A, LQ (mean ± sem); B, plasma corticosterone levels; C, percent body weight change of female mice exposed to 3 h restraint at 6 wk old. As a point of reference, the body weight loss at d 3, t = 3 h, corresponds to a 0.87-g loss in body weight contrasted with d 3, t = 0 h. The lower x-axis refers to the animal’s age at time of testing, blood sample, or body weight. Significant differences between restraint and control groups at specific time points are indicated: ***, P < 0.001.

Figure 2

A, LQ (mean ± sem); B, plasma corticosterone levels; C, percent body weight change of female mice exposed to food deprivation at 6 wk old. The lower x-axis refers to the animal’s age at time of testing, blood sample, or body weight. Significant differences between restraint and control groups at specific time points are indicated: ***, P < 0.001.

Figure 3

A, LQ (mean ± sem); B, plasma corticosterone levels [t = 0 (pretreatment on particular day), t = 1 (after first stressor exposure on particular day), t = 3 (after third stressor exposure on particular day)]; C, percent body weight change of female mice exposed to multiple stressor conditions at 6 wk old.

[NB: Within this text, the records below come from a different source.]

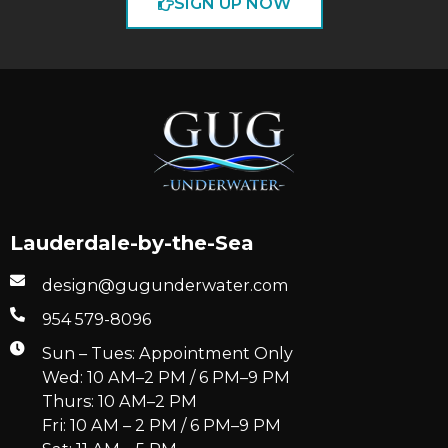
SIGN UP NOW
Lauderdale-by-the-Sea
design@gugunderwater.com
954 579-8096
Sun – Tues: Appointment Only
Wed: 10 AM–2 PM / 6 PM–9 PM
Thurs: 10 AM–2 PM
Fri: 10 AM – 2 PM / 6 PM–9 PM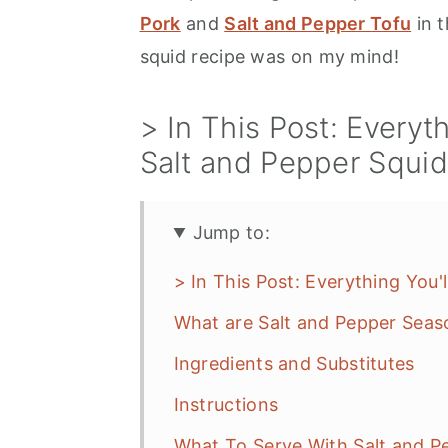
Pork
and
Salt and Pepper Tofu
in t
squid recipe was on my mind!
> In This Post: Everyth
Salt and Pepper Squ
Jump to:
> In This Post: Everything You'
What are Salt and Pepper Seas
Ingredients and Substitutes
Instructions
What To Serve With Salt and P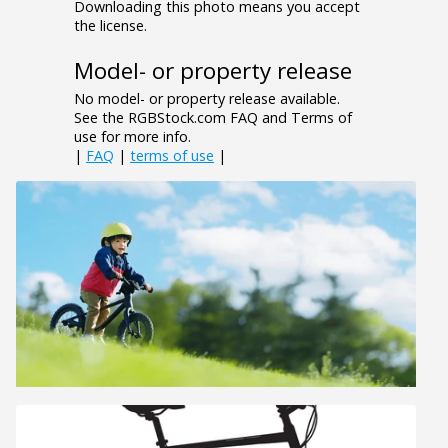
Downloading this photo means you accept
the license.
Model- or property release
No model- or property release available.
See the RGBStock.com FAQ and Terms of
use for more info.
|
FAQ
|
terms of use
|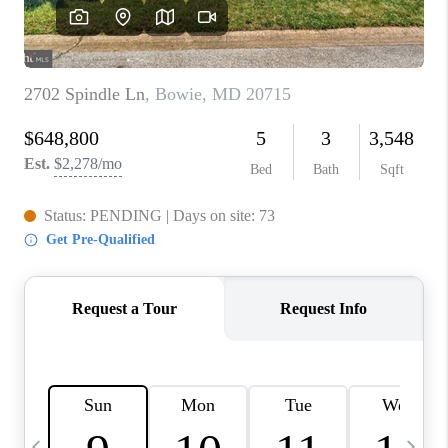
CAREERS
ABOUT PLACE
CONNECT
TOP AREAS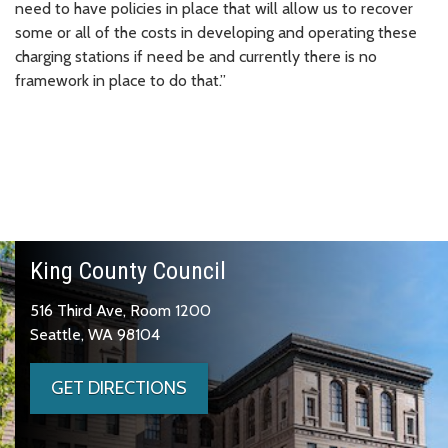
need to have policies in place that will allow us to recover
some or all of the costs in developing and operating these
charging stations if need be and currently there is no
framework in place to do that.”
King County Council
516 Third Ave, Room 1200
Seattle, WA 98104
GET DIRECTIONS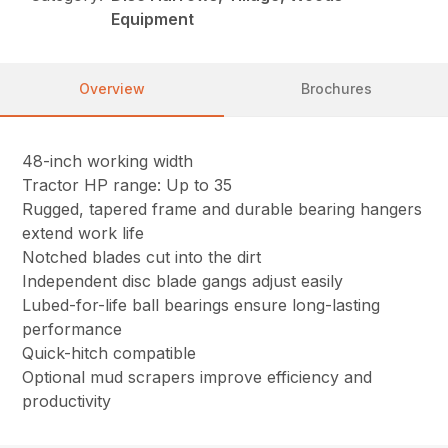
Equipment
Overview
Brochures
48-inch working width
Tractor HP range: Up to 35
Rugged, tapered frame and durable bearing hangers
extend work life
Notched blades cut into the dirt
Independent disc blade gangs adjust easily
Lubed-for-life ball bearings ensure long-lasting
performance
Quick-hitch compatible
Optional mud scrapers improve efficiency and
productivity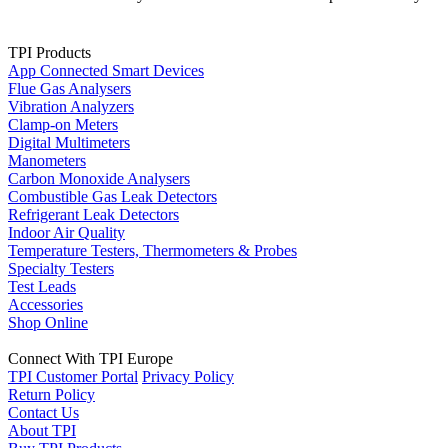
TPI Products
App Connected Smart Devices
Flue Gas Analysers
Vibration Analyzers
Clamp-on Meters
Digital Multimeters
Manometers
Carbon Monoxide Analysers
Combustible Gas Leak Detectors
Refrigerant Leak Detectors
Indoor Air Quality
Temperature Testers, Thermometers & Probes
Specialty Testers
Test Leads
Accessories
Shop Online
Connect With TPI Europe
TPI Customer Portal
Privacy Policy
Return Policy
Contact Us
About TPI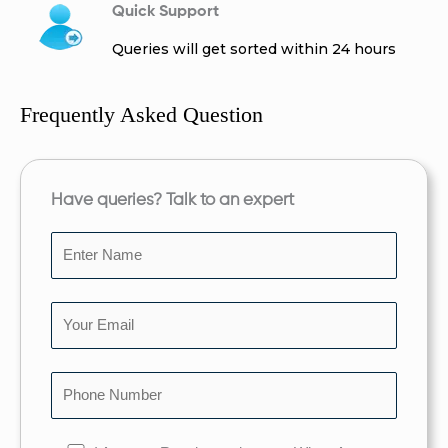
Quick Support
Queries will get sorted within 24 hours
Frequently Asked Question
Have queries? Talk to an expert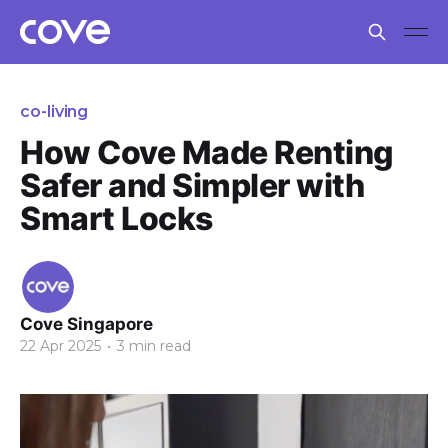
co-living
How Cove Made Renting
Safer and Simpler with
Smart Locks
Cove Singapore
22 Apr 2025
•
3 min read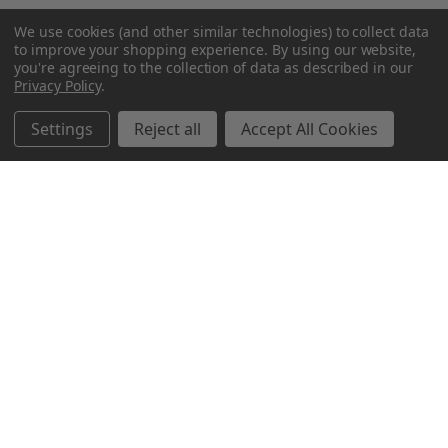
We use cookies (and other similar technologies) to collect data
to improve your shopping experience.
By using our website,
you're agreeing to the collection of data as described in our
Privacy Policy
.
Settings
Reject all
Accept All Cookies
Northern Parrots
Shopping With Us
Helpful Info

The lower x-axis refers to the animal’s age at time of testing (A) or body weight (C). Significant differences between restraint and control groups at specific time points are indicated: ***, P < 0.001.

Figure 4

A, LQ (mean ± sem); B, plasma corticosterone levels; C, percent body weight change of female mice injected with various doses of LPS at 6 wk old; D, LQ (mean ± sem) of female mice exposed to one 1.5 mg/kg dose of LPS at 6 wk old. The lower x-axis refers to the animal’s age at time of testing, blood sample, or body weight. In A, significant differences between restraint and control groups at specific time points are indicated: a, P < 0.05; b, P < 0.01; c, P < 0.001. In B–D: *, P < 0.05; **, P < 0.01; ***, P < 0.001; and a, no significant difference among these groups (B).

Figure 5

LQ (mean ± sem) of female mice injected with 1.5 mg/kg LPS at 3, 4, 5, 6, 7, 8, or 10 wk of age. The lower x-axis refers to the animal’s age at time of testing. Significant differences between restraint and control groups at specific time points are indicated: *, P < 0.05.